Have you ever taken a look at you insurance policy? When your renewal offer comes in the mail, do you just check to make sure the price didn’t increase and then file it away in a cabinet or drawer? What are you really paying for? What will that policy do for you in the event of an accident or loss?

If you don’t take a little time to review and understand your policy, it could cost you financially. Take a few minutes to see what you are really getting in exchange for those premium payments.

Got your policy in hand? Good. Here are a few things to consider when looking it over.

Liabilitymedical paymentscomprehensive…Huh? Lots of different coverages and no idea what they actually cover?

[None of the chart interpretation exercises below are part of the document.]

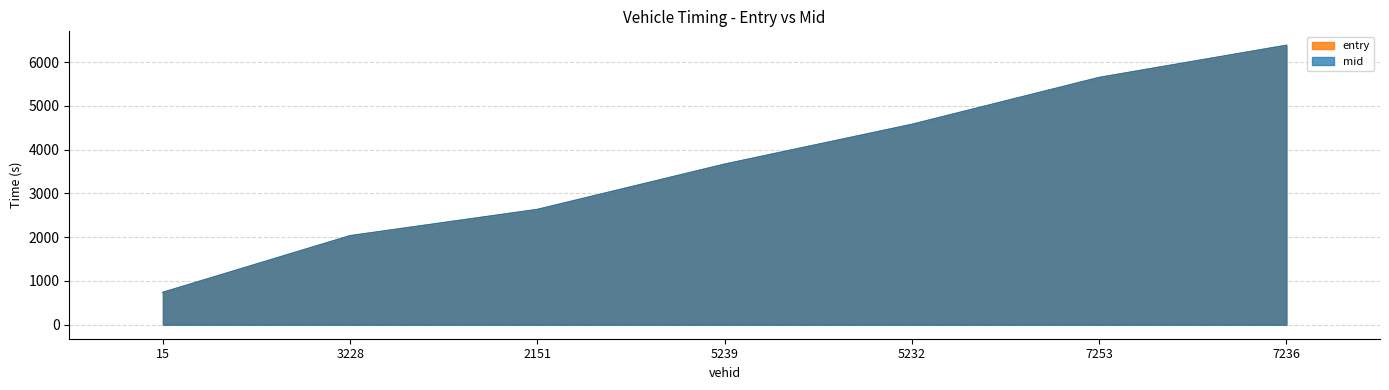

What is the difference between the second highest and minimum values in the entry series?

4910.9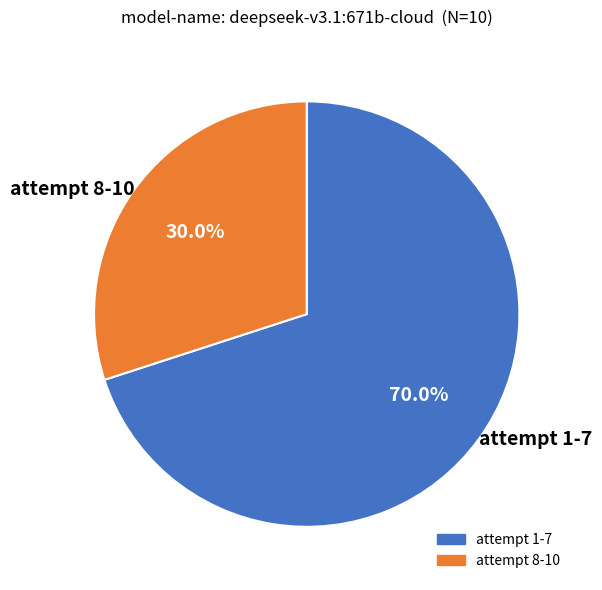

To the nearest percent, what is the difference between the largest and smallest slice percentages?

40%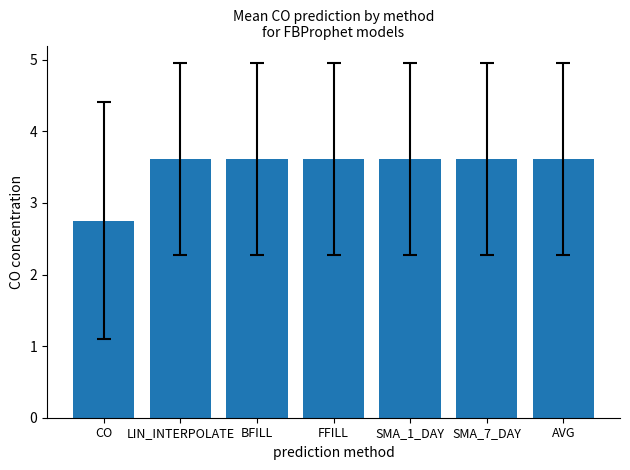

Reading left to right, extract all data points from this chart.

CO=2.8	LIN_INTERPOLATE=3.6	BFILL=3.6	FFILL=3.6	SMA_1_DAY=3.6	SMA_7_DAY=3.6	AVG=3.6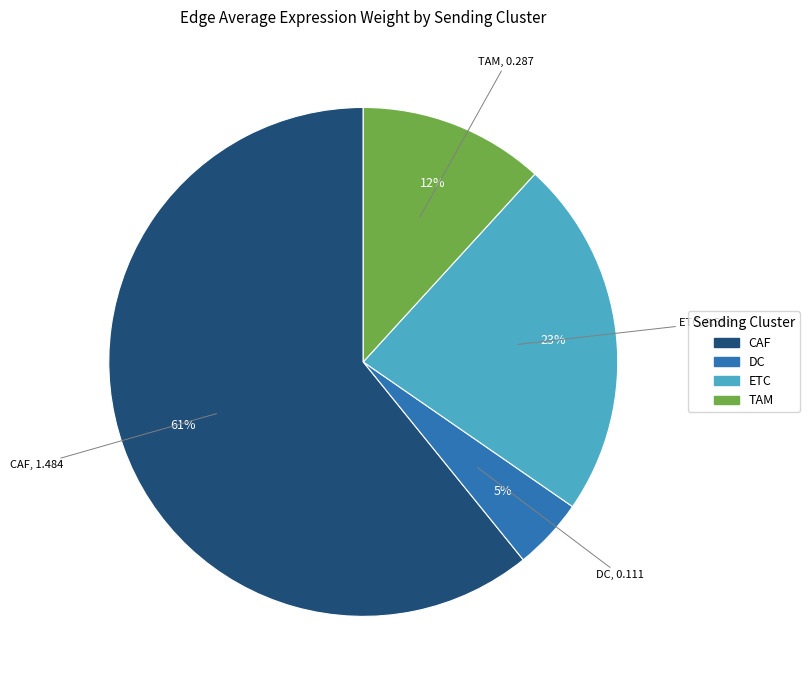

Is there any slice that represents more than half of the pie?

Yes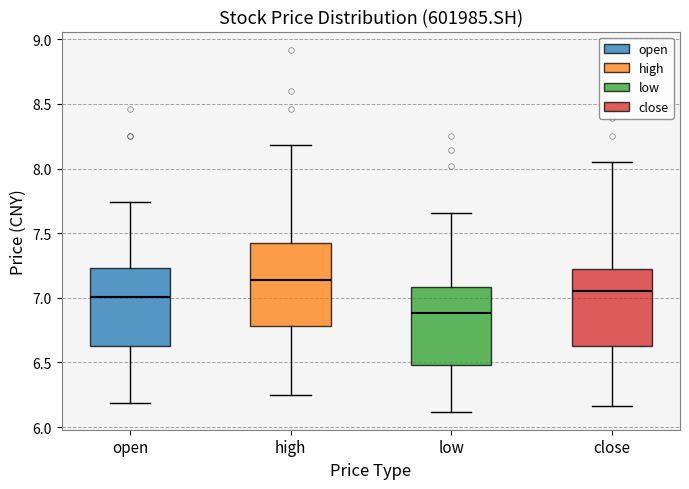

Which box's median line is the highest?

high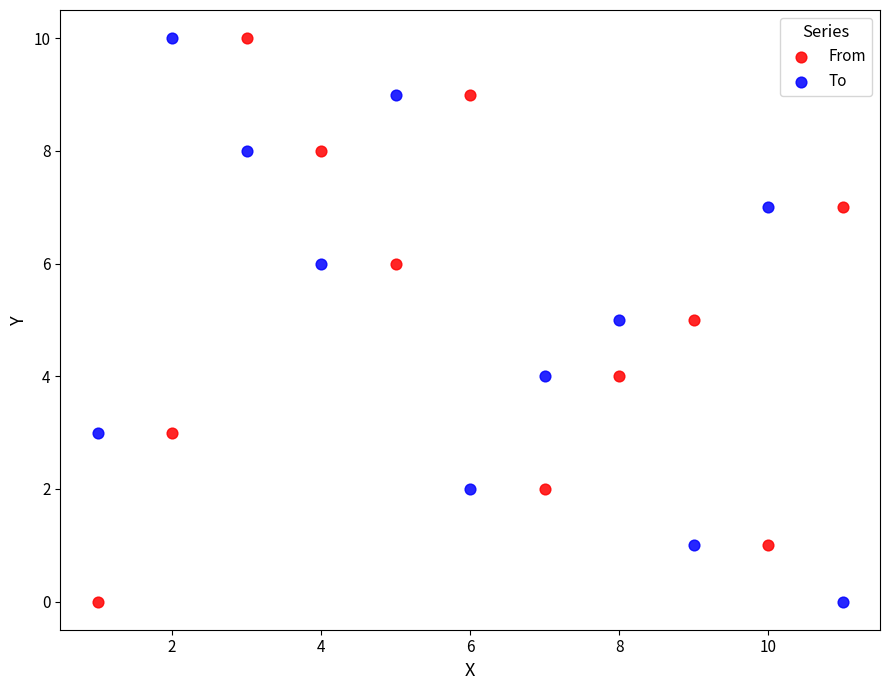

What is the X range (max minus min) for the scatter plot?

10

Don’t worry; let’s break them down.

Liability coverage

You want to make sure you can cover any personal injury and/or property damage you may cause, right? That’s what this will do. Most times, you will see it in split limits, for instance, 100/300/100. What does this mean? The first two amounts are for bodily injury. In this case, the policy would pay out 100,000 per person and up to 300,000 per occurrence. The last number is for property damage and would pay out up to 100,00 per occurrence.

Do you see only one amount for liability coverage on your policy? That is referred to as single limit liability. It just means that, per occurrence, you policy would pay out up to that amount. No property damage limit and no “per person” limit.

Medical Payments

What about injuries to you or your passengers, you say? Medical payments will help out REGARDLESS OF FAULT. That’s right. Even if you caused the accident, you can still use this coverage to help with the expenses.

Uninsured/Underinsured Motorist Bodily Injury. Hopefully, if someone causes you bodily injury in an accident they will have liability coverage for your injuries. If not, this coverage will step in for you.

Uninsured Property Damage

Same idea as uninsured bodily injury coverage, but this is for property.

Collision

You will need this if you want your vehicle repaired or replaced if you damage it in a collision you caused. It can also apply if an uninsured motorist causes the damage, he/she doesn’t have liability coverage, and you don’t have uninsured property damage coverage. A deductible applies, unless your company offers a zero deductible and you choose it.

Comprehensive

Also referred to as “other than collision” coverage because it pays almost every other type of vehicle damage or loss (not excluded by your policy). Fire engulf you vehicle? Covered. Stolen? Covered. Flood, wind, or hail damage? Covered. Targeted by a missile strike? Yep. Covered.

While you should have a better understanding of your policy, you may want a more in-depth look at your coverages and options. These vary between insurance companies and states, so it is a good idea to speak with your licensed insurance agent for a comprehensive review of your policy. Your agent can counsel you and make coverage recommendations based of you life situation.